Another declared candidate for the seat, Teresa Drain, did not have financial paperwork on file with the city clerk’s office as of Friday.
Dense Westside pocket south of the Fairview Developmental Center, ranging from Harbor Boulevard west to Monrovia Avenue and south to West 17th Street
Total contributions received: $9,441
Expenditures made: $1,792
Beginning cash balance: $0
Ending cash balance: $8,569
So far, Chavez is the only candidate in the district who has reported any fundraising activity.
His largest single contribution in the latest filing period came from Eastside LLC, which donated $875. He also received $700 from Ulwelling Siddiqui LLP — a Costa Mesa-based law firm — and $500 from the campaign committee of former congressional candidate Laura Oatman.
Chavez said he thinks the number of donations he’s received “shows we’re building broad support, both locally and countywide” and demonstrates “a strong grassroots campaign.”

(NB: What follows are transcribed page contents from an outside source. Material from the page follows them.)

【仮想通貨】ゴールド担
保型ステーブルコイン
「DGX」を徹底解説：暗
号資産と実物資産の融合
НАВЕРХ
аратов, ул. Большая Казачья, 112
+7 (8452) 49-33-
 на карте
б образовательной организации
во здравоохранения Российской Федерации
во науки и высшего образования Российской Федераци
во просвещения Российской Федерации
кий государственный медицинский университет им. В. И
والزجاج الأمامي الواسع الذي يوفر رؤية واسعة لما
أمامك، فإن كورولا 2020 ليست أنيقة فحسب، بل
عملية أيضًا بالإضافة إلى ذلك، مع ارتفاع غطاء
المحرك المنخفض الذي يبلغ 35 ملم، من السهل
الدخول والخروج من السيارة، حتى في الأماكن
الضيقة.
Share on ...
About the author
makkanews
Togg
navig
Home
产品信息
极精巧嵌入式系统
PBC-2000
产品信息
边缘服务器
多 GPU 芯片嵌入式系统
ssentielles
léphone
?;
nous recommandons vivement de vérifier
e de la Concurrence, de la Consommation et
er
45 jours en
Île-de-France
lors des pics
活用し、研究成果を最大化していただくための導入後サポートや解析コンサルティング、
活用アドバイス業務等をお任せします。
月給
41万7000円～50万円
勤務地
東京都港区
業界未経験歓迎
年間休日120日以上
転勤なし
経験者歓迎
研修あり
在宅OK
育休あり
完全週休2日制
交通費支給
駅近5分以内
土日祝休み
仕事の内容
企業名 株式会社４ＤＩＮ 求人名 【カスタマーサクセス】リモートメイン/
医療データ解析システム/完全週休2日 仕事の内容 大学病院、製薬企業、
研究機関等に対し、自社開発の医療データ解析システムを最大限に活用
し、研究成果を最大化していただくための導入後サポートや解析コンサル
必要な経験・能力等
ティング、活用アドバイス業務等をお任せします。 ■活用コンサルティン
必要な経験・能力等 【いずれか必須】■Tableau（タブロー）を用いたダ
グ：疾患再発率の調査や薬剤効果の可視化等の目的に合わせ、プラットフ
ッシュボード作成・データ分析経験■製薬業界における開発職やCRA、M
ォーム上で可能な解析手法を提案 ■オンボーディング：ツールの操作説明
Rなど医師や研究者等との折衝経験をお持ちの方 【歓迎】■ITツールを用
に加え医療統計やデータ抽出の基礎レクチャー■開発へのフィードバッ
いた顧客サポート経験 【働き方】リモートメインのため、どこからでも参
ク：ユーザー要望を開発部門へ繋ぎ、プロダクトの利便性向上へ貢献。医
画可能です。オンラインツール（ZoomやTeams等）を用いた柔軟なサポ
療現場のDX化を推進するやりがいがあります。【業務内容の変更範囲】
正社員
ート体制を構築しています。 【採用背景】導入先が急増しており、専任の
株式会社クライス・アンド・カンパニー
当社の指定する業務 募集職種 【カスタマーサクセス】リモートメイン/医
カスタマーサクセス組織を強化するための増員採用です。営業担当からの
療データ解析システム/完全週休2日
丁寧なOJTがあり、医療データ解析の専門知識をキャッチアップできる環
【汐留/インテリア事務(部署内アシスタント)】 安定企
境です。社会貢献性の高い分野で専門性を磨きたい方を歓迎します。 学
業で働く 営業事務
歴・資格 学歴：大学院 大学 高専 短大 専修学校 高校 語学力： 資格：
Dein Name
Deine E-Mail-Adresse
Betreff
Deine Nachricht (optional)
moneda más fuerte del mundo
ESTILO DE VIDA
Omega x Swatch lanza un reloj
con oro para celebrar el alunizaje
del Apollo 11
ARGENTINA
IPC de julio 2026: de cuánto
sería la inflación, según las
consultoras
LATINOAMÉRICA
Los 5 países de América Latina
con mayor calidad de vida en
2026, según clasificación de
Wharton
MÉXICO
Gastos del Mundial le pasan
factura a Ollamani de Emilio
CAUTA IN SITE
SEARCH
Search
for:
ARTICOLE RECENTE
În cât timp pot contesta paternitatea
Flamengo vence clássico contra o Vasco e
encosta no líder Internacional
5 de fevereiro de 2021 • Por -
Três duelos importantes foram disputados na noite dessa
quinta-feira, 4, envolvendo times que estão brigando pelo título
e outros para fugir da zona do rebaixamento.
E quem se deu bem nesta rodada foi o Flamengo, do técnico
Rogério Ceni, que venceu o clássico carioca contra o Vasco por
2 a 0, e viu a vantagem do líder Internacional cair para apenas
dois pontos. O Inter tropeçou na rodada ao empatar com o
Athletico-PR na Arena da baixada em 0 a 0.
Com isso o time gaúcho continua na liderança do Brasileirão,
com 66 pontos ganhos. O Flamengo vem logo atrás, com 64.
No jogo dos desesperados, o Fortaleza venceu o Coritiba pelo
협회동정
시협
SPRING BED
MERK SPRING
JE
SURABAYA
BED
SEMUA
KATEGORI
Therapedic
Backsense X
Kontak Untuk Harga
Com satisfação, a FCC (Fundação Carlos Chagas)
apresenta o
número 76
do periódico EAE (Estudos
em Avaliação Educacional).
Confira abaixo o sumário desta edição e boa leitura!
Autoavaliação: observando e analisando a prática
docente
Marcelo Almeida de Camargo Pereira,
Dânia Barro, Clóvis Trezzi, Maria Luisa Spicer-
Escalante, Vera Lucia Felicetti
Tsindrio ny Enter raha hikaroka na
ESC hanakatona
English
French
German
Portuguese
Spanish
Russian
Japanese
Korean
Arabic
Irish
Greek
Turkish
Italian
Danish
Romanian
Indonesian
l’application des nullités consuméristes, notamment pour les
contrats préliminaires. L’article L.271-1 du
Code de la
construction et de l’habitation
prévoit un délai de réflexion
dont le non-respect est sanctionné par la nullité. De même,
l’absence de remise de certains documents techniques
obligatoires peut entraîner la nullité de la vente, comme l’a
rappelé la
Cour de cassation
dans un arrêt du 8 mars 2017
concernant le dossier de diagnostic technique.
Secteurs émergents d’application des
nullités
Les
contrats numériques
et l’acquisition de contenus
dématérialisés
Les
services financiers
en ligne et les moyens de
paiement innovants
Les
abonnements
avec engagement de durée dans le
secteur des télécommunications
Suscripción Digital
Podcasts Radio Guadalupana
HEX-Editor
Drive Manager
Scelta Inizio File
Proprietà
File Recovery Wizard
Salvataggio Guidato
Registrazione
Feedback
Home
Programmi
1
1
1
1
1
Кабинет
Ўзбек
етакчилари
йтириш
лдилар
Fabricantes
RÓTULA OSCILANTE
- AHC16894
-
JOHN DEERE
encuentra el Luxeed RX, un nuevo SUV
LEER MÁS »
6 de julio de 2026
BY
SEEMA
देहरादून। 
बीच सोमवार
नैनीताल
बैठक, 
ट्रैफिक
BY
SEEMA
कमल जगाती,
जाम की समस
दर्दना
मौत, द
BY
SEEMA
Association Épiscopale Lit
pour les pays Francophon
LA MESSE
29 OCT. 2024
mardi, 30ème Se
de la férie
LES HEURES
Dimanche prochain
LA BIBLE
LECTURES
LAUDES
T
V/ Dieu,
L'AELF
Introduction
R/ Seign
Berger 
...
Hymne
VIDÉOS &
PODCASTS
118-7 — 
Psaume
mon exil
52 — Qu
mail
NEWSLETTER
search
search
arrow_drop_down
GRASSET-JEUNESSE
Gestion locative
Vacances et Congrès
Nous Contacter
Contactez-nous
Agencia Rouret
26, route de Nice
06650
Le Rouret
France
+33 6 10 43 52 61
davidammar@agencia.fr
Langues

“I’ve been overwhelmed by the outpouring of support over the past months for my campaign from my family members, my former teachers, mentors at SOY [Save Our Youth], electeds like Katrina [Foley] and John [Stephens] and many more,” he said.
The other candidates in the district are Steve Chan and Michelle Figueredo-Wilson.
Wraps around District 4, taking in downtown and the remainder of the Westside.
Total contributions received: $32,209
Expenditures made: $3,818
Beginning cash balance: $0
Ending cash balance: $28,391
Though he only recently entered the District 5 race, Mansoor, the current mayor pro tem, has access to a bankroll built during his abandoned run for mayor.
The amount from his Mansoor for Mayor 2018 campaign committee includes $3,000 from Nedrick McCune, property manager for Mariners Mile, $2,500 from West-Tech Materials executive Richard Campo and $1,500 each from Precision Optical and Sam Rahimian, vice president of Rahimian Management Corp., or RMC.
“I’m confident that I will have sufficient resources to run a successful campaign,” Mansoor said.
Total contributions received: $19,840
Expenditures made: $2,739
Beginning cash balance: $0
Ending cash balance: $17,251
The fundraising total for Reynolds — vice chairwoman of the Parks and Recreation Commission — includes $1,000 contributions from Olga Reynolds, escrow officer Mary Howard and attorney Michael Reynolds. She also received $875 from Eastside LLC.
“Our fundraising represents the broad support and new energy we have in the community, with more than 300 unique donors and many people who are first-time campaign donors. People are excited about change,” Arlis Reynolds said in an email.
The other candidate in the district, Rebecca Trahan, did not have fundraising information on file with the city clerk’s office as Friday.